Investors should consult with their counsel as to the applicable requirements for a purchaser to avail itself of any exemption under
the Securities Act.
Forward-Looking
Statements
This
communication contains certain forward-looking statements within the meaning of the U.S. federal securities laws with respect to the
parties and the Proposed Transactions, including, expectations, hopes, beliefs, intentions, plans, prospects, financial results, strategies
and other statements relating to CEPO, Pubco, Newco and the Proposed Transactions and statements regarding the anticipated benefits,
timing and occurrence of the completion of the Proposed Transactions, the assets held by Pubco and Newco, Pubco’s listing on an
applicable stock exchange, Pubco’s planned business strategy including Pubco’s ability to offer public-market investors a
differentiated, capital-efficient way to gain exposure to Bitcoin, accumulate Bitcoin and compound Bitcoin per share over time and produce
and provide Bitcoin-related services, Pubco’s yield strategies, alpha strategies and capital markets strategy, Pubco’s balance
sheet, mergers and acquisitions, Pubco’s ability to access the Bitcoin community, Pubco’s ability to generate profits, Pubco’s
dynamic operating model, Pubco’s multi-manager approach and ability to engage third-party investment managers, Pubco’s ability
to become one of the largest public Bitcoin treasury companies, Pubco’s performance and market position, Pubco’s ability
to unite Bitcoin and traditional finance, Pubco’s position in the Bitcoin ecosystem, any projected outcomes or expectations of
crypto treasury strategies or businesses, Pubco’s plans and use of proceeds, objectives of management for future operations of
Pubco, Pubco’s management and leadership after the completion of the Business Combination, the upside potential and opportunity
for investors relating to participation in the Private Placement Investments or any future securities resulting from any Proposed Transactions,
plans and expectations for Bitcoin adoption, value creation, investor benefits and strategic advantages, market size and growth opportunities,
regulatory conditions, competitive position, future financial condition and performance and expected financial impacts of the Proposed
Transactions, any expected benefits, future scaling and efficiency upgrades associated with Bitcoin and any expectations, intentions,
strategies, assumptions or beliefs about future events, results of operations or performance or that do not solely relate to historical
or current facts. These forward-looking statements generally are identified by the words “believe,” “project,”
“expect”, “anticipate,” “estimate,” “intend,” “strategy,” “future,”
‘opportunity,” “potential,” “plan,” “may,” “should,” “will,”

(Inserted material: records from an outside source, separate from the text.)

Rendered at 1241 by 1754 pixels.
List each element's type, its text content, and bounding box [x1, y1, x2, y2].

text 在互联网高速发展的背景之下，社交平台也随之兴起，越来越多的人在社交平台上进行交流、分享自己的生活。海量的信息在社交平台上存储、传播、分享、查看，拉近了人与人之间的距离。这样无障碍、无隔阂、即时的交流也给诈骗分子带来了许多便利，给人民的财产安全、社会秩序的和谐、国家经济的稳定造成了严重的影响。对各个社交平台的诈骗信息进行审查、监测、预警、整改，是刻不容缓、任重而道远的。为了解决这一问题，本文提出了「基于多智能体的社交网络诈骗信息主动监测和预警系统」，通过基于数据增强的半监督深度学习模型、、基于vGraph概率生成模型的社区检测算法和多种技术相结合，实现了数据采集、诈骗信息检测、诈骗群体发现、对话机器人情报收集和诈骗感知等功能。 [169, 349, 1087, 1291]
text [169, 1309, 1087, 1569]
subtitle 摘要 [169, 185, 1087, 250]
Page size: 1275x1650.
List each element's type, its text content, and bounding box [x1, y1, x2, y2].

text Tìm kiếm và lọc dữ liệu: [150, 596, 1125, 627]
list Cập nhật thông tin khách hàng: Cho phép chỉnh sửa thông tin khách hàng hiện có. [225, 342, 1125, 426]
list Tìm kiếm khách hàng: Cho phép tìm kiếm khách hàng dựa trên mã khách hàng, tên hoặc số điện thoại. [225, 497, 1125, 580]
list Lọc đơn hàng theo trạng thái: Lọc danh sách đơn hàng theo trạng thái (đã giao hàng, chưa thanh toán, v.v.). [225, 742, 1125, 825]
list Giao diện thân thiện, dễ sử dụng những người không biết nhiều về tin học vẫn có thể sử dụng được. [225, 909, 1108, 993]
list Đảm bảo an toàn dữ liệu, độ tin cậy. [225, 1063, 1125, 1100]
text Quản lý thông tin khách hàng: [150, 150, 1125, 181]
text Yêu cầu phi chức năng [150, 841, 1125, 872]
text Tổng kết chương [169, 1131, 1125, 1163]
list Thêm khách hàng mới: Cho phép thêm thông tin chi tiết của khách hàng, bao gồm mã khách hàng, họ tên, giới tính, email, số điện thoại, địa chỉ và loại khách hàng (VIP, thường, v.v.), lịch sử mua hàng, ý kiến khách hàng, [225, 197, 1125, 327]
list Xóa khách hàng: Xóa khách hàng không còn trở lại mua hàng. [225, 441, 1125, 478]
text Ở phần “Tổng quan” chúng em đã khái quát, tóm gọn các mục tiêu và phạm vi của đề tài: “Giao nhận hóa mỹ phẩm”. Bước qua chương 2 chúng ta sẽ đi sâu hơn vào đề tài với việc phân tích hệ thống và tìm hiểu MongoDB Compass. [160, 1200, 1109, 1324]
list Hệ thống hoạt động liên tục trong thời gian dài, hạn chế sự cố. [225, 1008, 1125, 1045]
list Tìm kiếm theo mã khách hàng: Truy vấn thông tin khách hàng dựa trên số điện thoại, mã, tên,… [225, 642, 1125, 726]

“would,” “will be,” ‘will continue”. “will likely result, and similar expressions.
Forward-looking
statements are predictions, projections and other statements about future events or conditions that are based on current expectations
and assumptions and, as a result, are subject to risks and uncertainties. Many factors could cause actual future events to differ materially
from the forward-looking statements in this communication, including, but not limited to: the risk that the Proposed Transactions may
not be completed in a timely manner or at all, which may adversely affect the price of CEPO’s securities; the risk that the Business
Combination may not be completed by CEPO’s business combination deadline; the failure by the parties to the Business Combination
to satisfy the conditions to the consummation of the Business Combination, including the approval of CEPO’s shareholders, or any
of the Private Placement Investments; failure to realize the anticipated benefits of the Proposed Transactions; the level of redemptions
of CEPO’s public shareholders which may reduce the public float of, reduce the liquidity of the trading market of, and/or maintain
the quotation, listing, or trading of the CEPO Class A Ordinary Shares or the Class A ordinary shares of Pubco (the “Pubco Class
A Stock”); the lack of a third-party fairness opinion in determining whether or not to pursue the Business Combination; the failure
of Pubco to obtain or maintain the listing of its securities any stock exchange on which Pubco Class A Stock will be listed after closing
of the Business Combination; costs related to the Proposed Transactions and as a result of becoming a public company; changes in business,
market, financial, political and regulatory conditions; risks relating to Pubco’s anticipated operations and business, including
the highly volatile nature of the price of Bitcoin; the risk that Pubco’s stock price will be highly correlated to the price of
Bitcoin and the price of Bitcoin may decrease at any time after the closing of the Proposed Transactions; risks related to increased
competition in the industries in which Pubco will operate; risks relating to significant legal, commercial, regulatory and technical
uncertainty regarding Bitcoin; risks relating to the treatment of crypto assets for U.S. and foreign tax purposes; risks that after consummation
of the Business Combination, Pubco experiences difficulties managing its growth and expanding operations; challenges in implementing
Pubco’s business plan, including Bitcoin-related advisory services and other Bitcoin-related services, due to operational challenges,
significant competition and regulation; being considered to be a “shell company” by any stock exchange on which Pubco Class
A Stock will be listed or by the SEC, which may impact the ability to list Pubco Class A Stock and restrict reliance on certain rules
or forms in connection with the offering, sale or resale of securities; the outcome of any potential legal proceedings that may be instituted
against CEPO, Pubco, Newco or others following announcement of the Business Combination; and those risk factors discussed in documents
of CEPO, Pubco or Newco filed, or to be filed, with the SEC.
The
foregoing list of risk factors is not exhaustive. You should carefully consider the foregoing factors and the other risks and uncertainties
described in the “Risk Factors” section of the final prospectus of CEPO dated as of January 6, 2025 and filed by CEPO with
the SEC on January 7, 2025, CEPO’s Annual Reports on Form 10-K and Quarterly Reports on Form 10-Q on file, and to be filed, with
the SEC and the Proxy Statement/Prospectus that will be filed by Pubco and Newco, and other documents filed by CEPO, Pubco and Newco
from time to time with the SEC. These filings do or will identify and address other important risks and uncertainties that could cause
actual events and results to differ materially from those contained in the forward-looking statements. There may be additional risks
that none of CEPO, Pubco and Newco presently know or that none of CEPO, Pubco and Newco currently believe are immaterial that could also
cause actual results to differ from those contained in the forward-looking statements.
Forward-looking
statements speak only as of the date they are made. Readers are cautioned not to put undue reliance on forward-looking statements, and
none of CEPO, Pubco and Newco assume any obligation or intend to update or revise these forward-looking statements, whether as a result
of new information, future events, or otherwise. None of CEPO, Pubco and Newco give any assurance that any of CEPO, Pubco or Newco will
achieve its expectations. The inclusion of any statement in this communication does not constitute an admission by CEPO, Pubco, Newco
or any other person that the events or circumstances described in such statement are material.